Spur 69 is a short, unsigned, four-lane state-maintained roadway in Austin, Texas.  It is  in length and is named Koenig Lane . It forms a link between RM 2222 and US 290 at I-35. Spur 69 is signed over its entire length as RM 2222, rather than as Spur 69.

Between 1939 and 1945, Spur 69 referred to a short section of what is now SH 12 near Deweyville. The current location in Austin was first assigned in 1969.

In 1990, Spur 69 was redesignated as SH 169; the designation was reverted to Spur 69 in 1991. There already was a SH 69 at the time.

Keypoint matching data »

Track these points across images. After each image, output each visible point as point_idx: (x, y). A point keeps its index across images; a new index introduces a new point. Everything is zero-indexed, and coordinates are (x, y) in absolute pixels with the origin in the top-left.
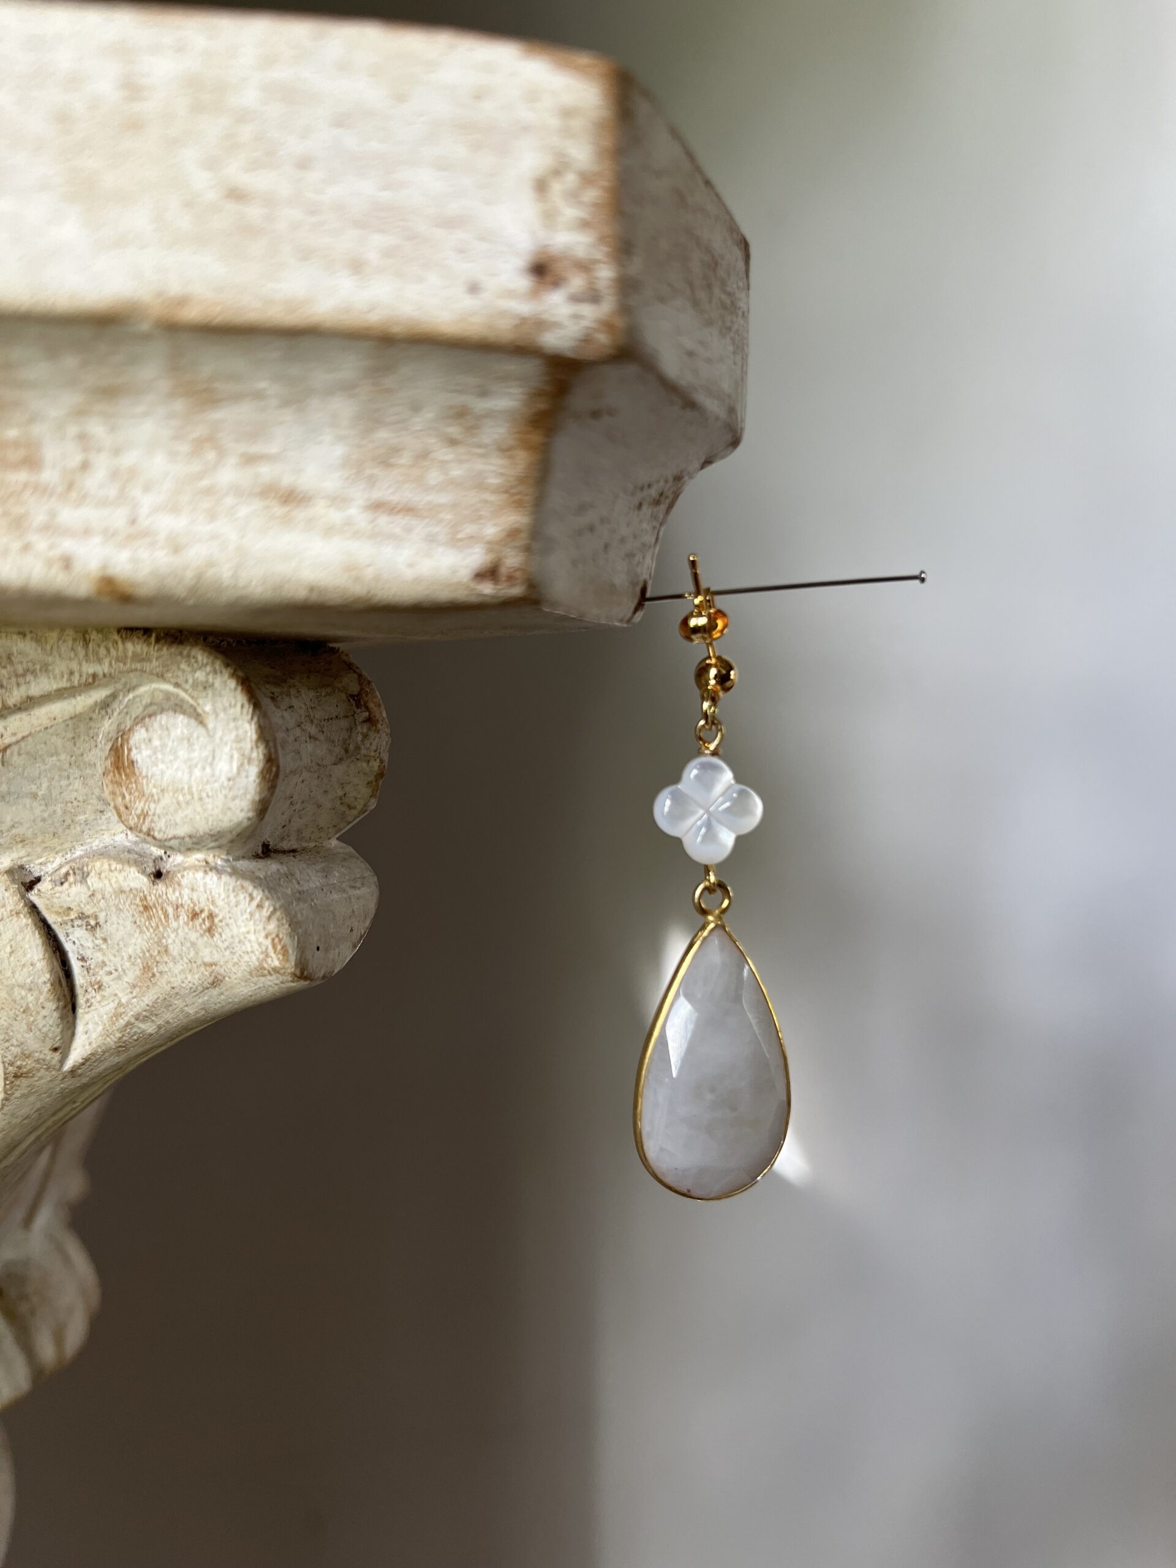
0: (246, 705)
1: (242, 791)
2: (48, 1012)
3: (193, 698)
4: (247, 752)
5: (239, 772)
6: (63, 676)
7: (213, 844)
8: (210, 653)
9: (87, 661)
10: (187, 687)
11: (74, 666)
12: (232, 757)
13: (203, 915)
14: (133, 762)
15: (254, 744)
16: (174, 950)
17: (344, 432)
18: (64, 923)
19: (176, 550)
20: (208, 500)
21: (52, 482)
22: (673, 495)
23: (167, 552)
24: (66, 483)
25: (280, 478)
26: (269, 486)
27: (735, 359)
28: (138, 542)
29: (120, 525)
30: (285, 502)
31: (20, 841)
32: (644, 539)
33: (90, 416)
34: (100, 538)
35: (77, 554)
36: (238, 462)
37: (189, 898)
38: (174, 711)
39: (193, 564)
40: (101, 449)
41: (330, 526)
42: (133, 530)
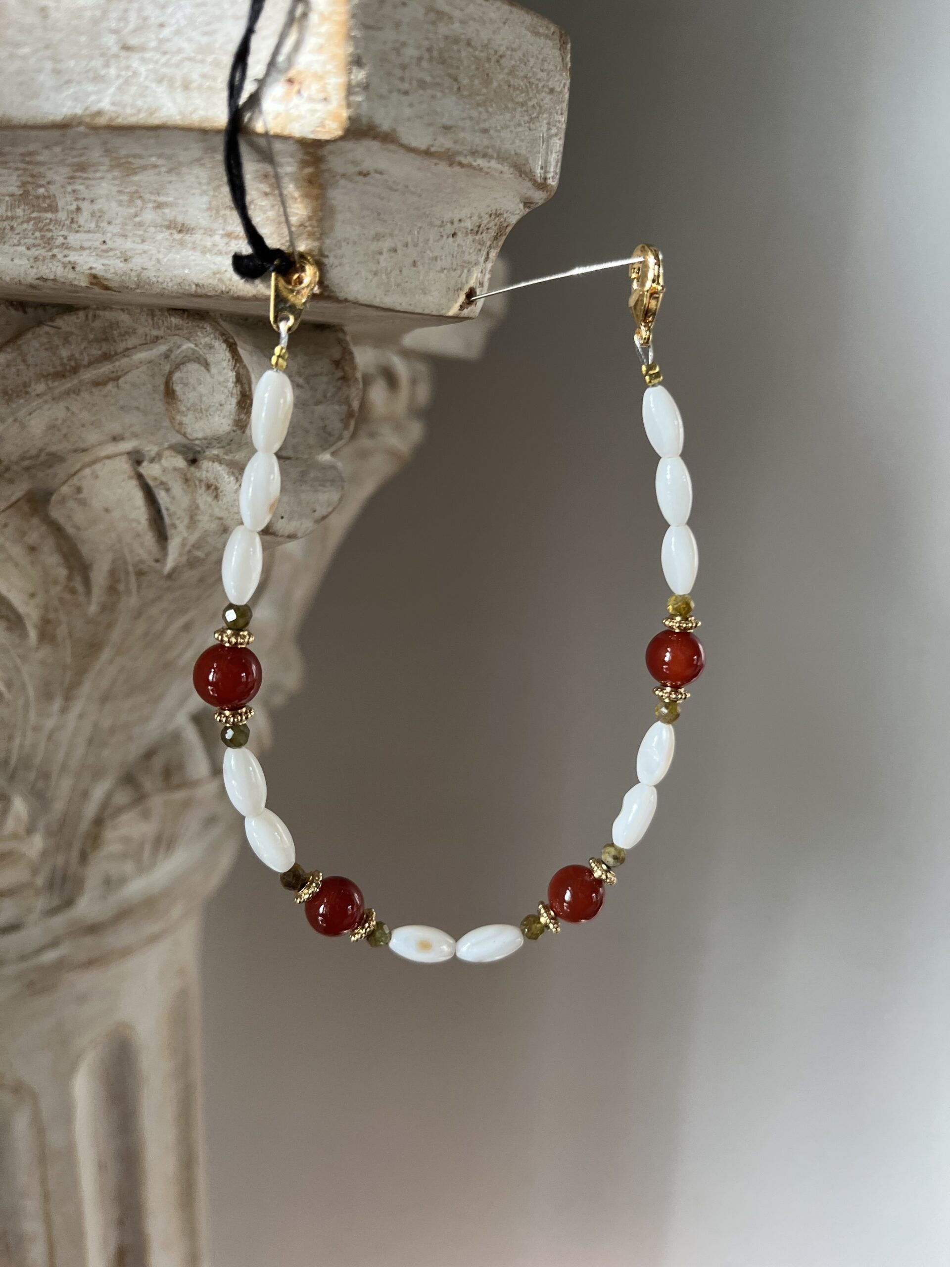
0: (231, 360)
1: (228, 413)
2: (149, 539)
3: (204, 354)
4: (231, 390)
5: (226, 402)
6: (142, 337)
7: (218, 445)
8: (214, 328)
9: (154, 328)
10: (201, 345)
11: (147, 330)
12: (223, 391)
13: (213, 487)
14: (174, 391)
15: (233, 385)
16: (202, 507)
17: (205, 188)
18: (157, 486)
19: (125, 260)
20: (139, 230)
21: (63, 219)
22: (497, 227)
23: (121, 262)
24: (70, 220)
25: (175, 217)
26: (170, 221)
27: (532, 126)
28: (106, 254)
29: (97, 244)
30: (180, 232)
31: (135, 435)
32: (467, 257)
33: (75, 180)
34: (88, 251)
35: (78, 261)
36: (153, 207)
37: (206, 477)
38: (195, 362)
39: (135, 268)
40: (84, 199)
41: (205, 247)
42: (104, 247)
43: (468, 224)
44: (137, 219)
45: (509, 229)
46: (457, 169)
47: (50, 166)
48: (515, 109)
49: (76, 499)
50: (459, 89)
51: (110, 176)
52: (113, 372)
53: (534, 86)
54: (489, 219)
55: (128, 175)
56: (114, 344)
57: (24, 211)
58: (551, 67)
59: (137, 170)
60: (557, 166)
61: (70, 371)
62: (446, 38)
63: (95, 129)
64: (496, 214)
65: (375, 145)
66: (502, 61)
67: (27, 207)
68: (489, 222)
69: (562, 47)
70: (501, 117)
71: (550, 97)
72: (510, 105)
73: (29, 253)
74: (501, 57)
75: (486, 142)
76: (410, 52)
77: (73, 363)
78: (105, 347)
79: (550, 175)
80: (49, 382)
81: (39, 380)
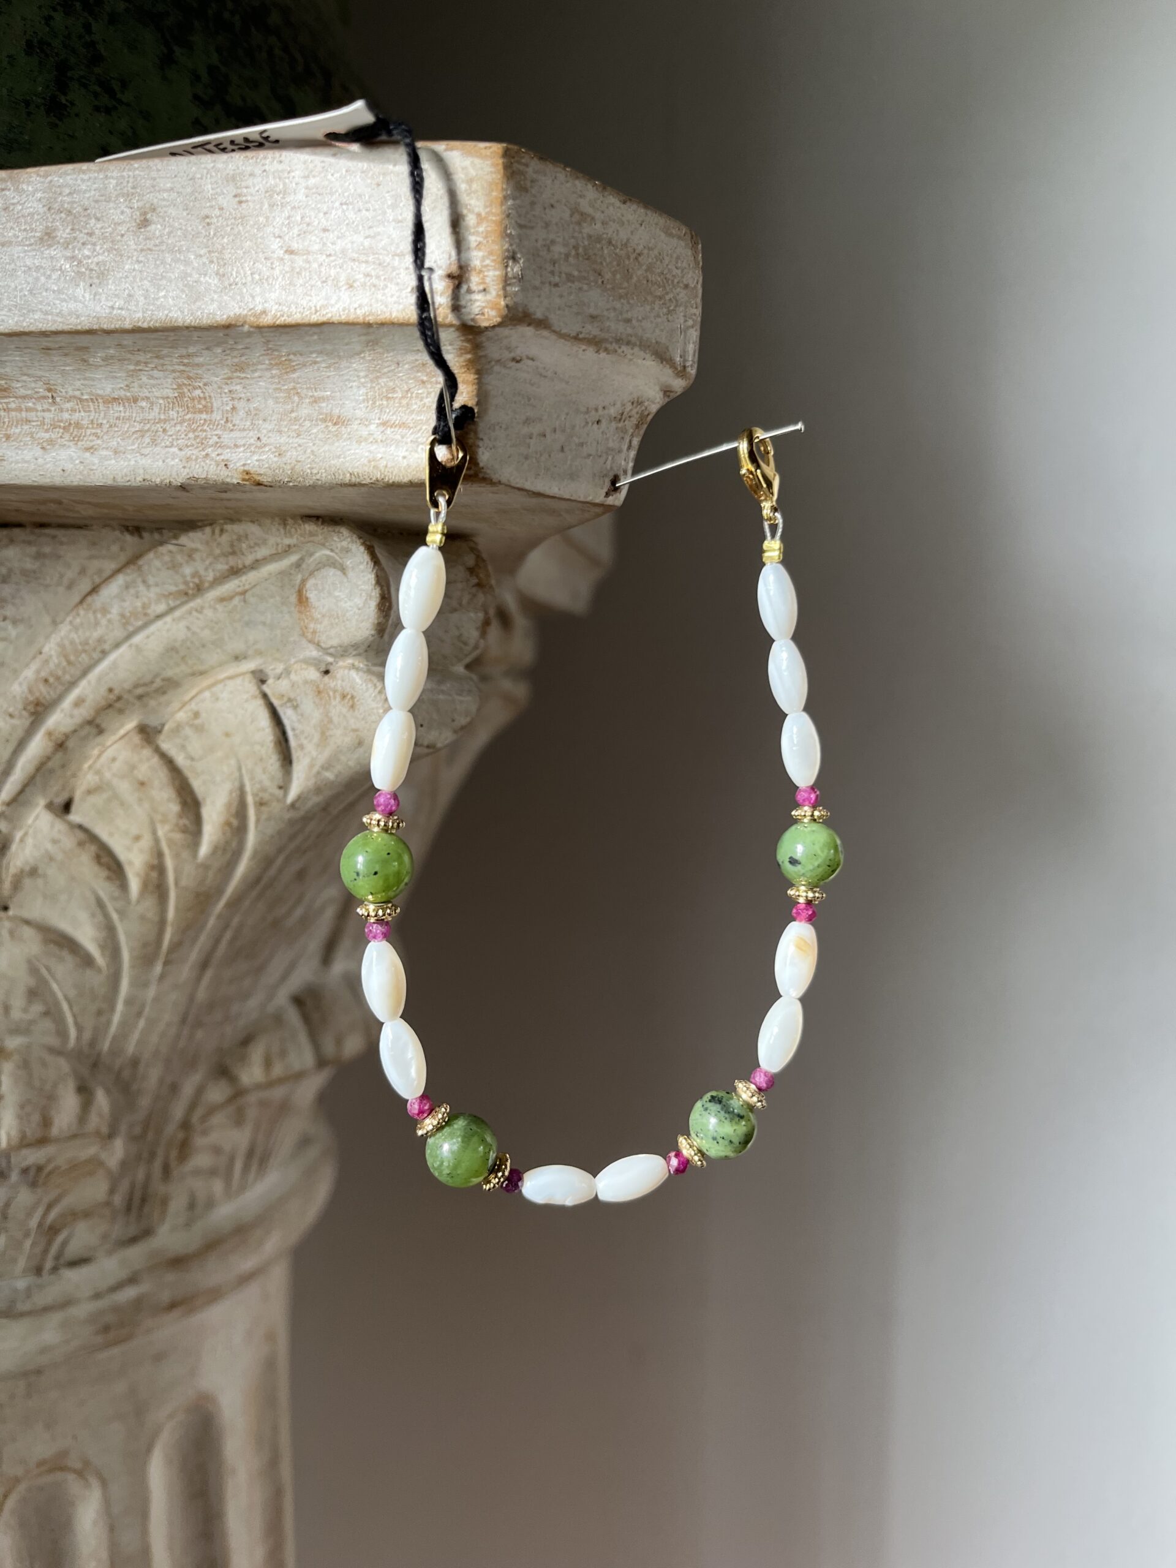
0: (370, 563)
1: (366, 617)
2: (273, 762)
3: (341, 558)
4: (371, 592)
5: (364, 606)
6: (274, 547)
7: (354, 653)
8: (351, 530)
9: (286, 537)
10: (337, 551)
11: (279, 540)
12: (361, 595)
13: (349, 696)
14: (307, 598)
15: (373, 587)
16: (336, 719)
17: (363, 380)
18: (282, 706)
19: (279, 455)
20: (296, 425)
21: (218, 418)
22: (639, 415)
23: (275, 456)
24: (225, 420)
25: (332, 410)
26: (326, 414)
27: (670, 318)
28: (261, 450)
29: (252, 441)
30: (335, 424)
31: (259, 653)
32: (611, 444)
33: (233, 380)
34: (242, 449)
35: (231, 459)
36: (309, 402)
37: (342, 686)
38: (330, 566)
39: (289, 461)
40: (240, 398)
41: (361, 437)
42: (259, 444)
43: (613, 411)
44: (293, 415)
45: (650, 417)
46: (603, 355)
47: (209, 367)
48: (654, 303)
49: (192, 726)
50: (603, 282)
51: (268, 374)
52: (239, 586)
53: (670, 282)
54: (631, 407)
55: (286, 373)
56: (242, 557)
57: (178, 413)
58: (685, 265)
59: (296, 367)
60: (694, 355)
61: (193, 589)
62: (590, 237)
63: (260, 328)
64: (638, 402)
65: (528, 331)
66: (640, 259)
67: (181, 410)
68: (631, 410)
69: (694, 246)
70: (642, 309)
71: (685, 292)
72: (649, 298)
73: (183, 453)
74: (639, 255)
75: (629, 331)
76: (558, 249)
77: (196, 580)
78: (233, 561)
79: (688, 364)
80: (170, 602)
81: (158, 601)
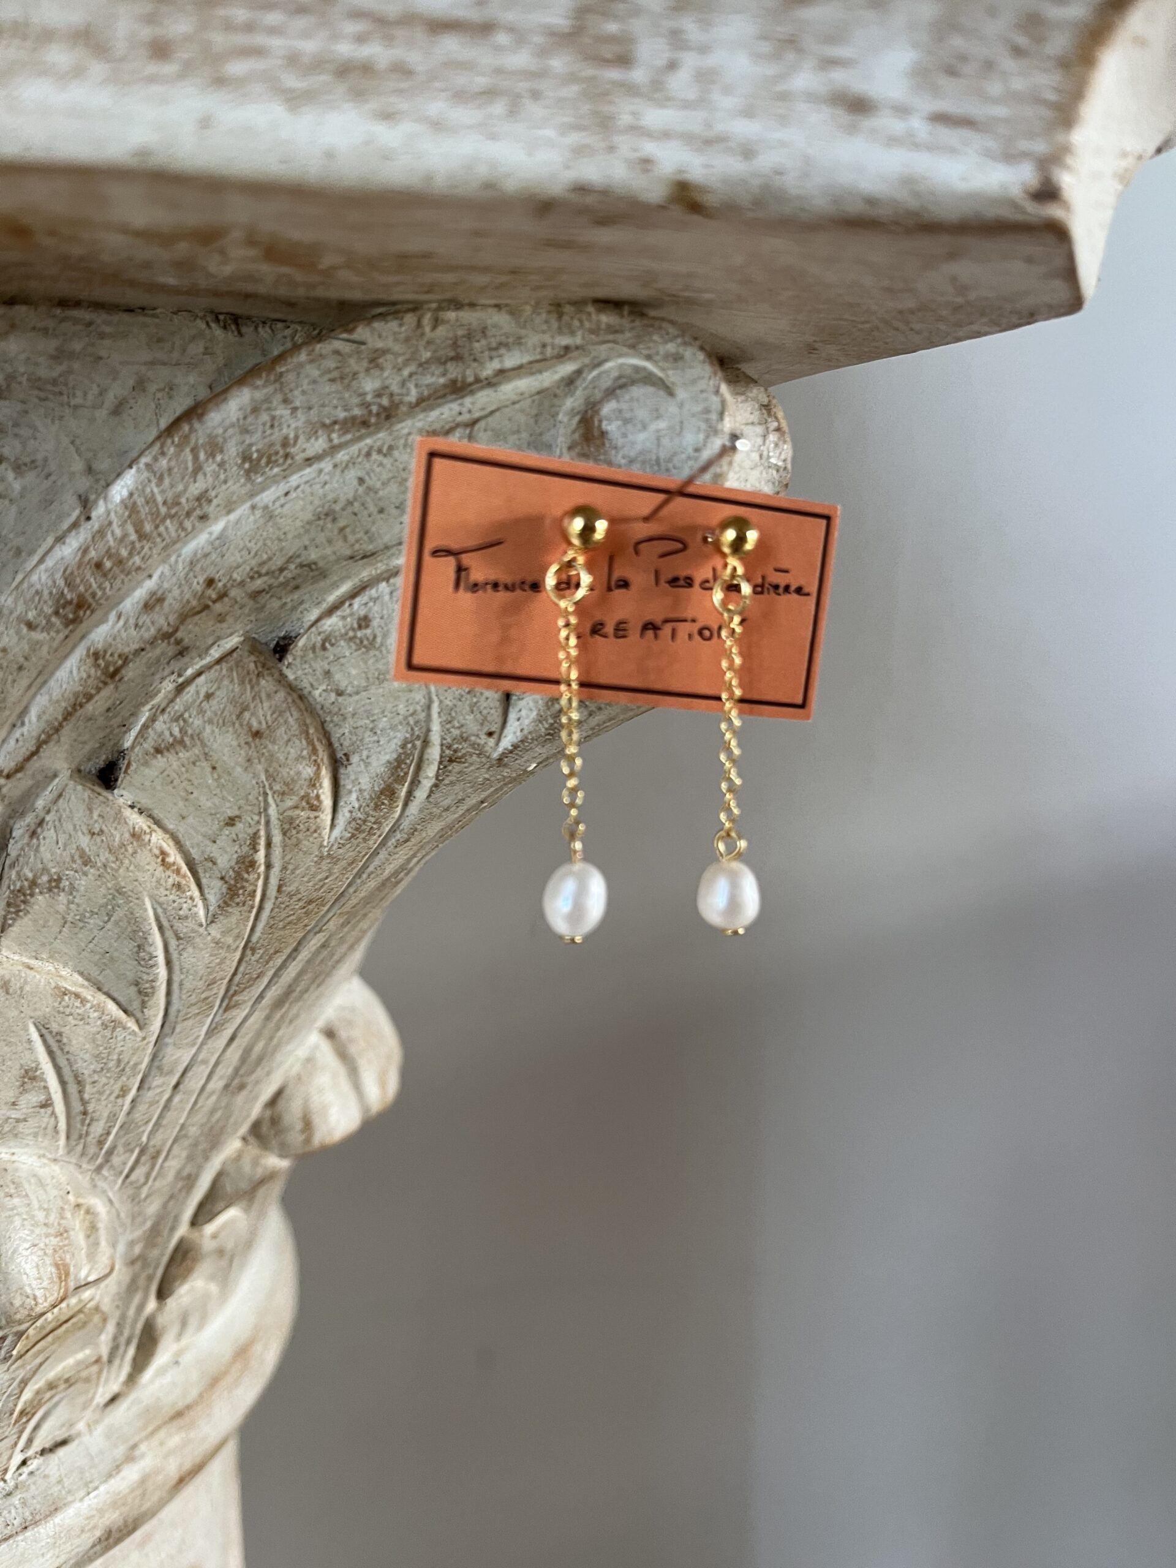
3: (663, 369)
6: (535, 349)
9: (562, 333)
10: (658, 359)
11: (547, 338)
14: (603, 434)
19: (746, 157)
20: (779, 106)
21: (640, 81)
23: (738, 160)
24: (653, 83)
25: (851, 84)
26: (839, 92)
30: (853, 111)
34: (676, 141)
35: (656, 157)
36: (815, 66)
38: (645, 383)
40: (690, 46)
41: (892, 136)
44: (781, 86)
49: (351, 639)
56: (475, 365)
57: (567, 63)
61: (378, 415)
67: (573, 57)
73: (564, 140)
77: (385, 402)
78: (454, 371)
80: (334, 436)
81: (313, 434)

EXERCISE BRIEF » According to the Spur 69 text, what was Spur 69 redesignated as in 1990? The entries stand apart from the Spur 69 text and have no tie to it.

EXERCISE RESPONSE » SH 169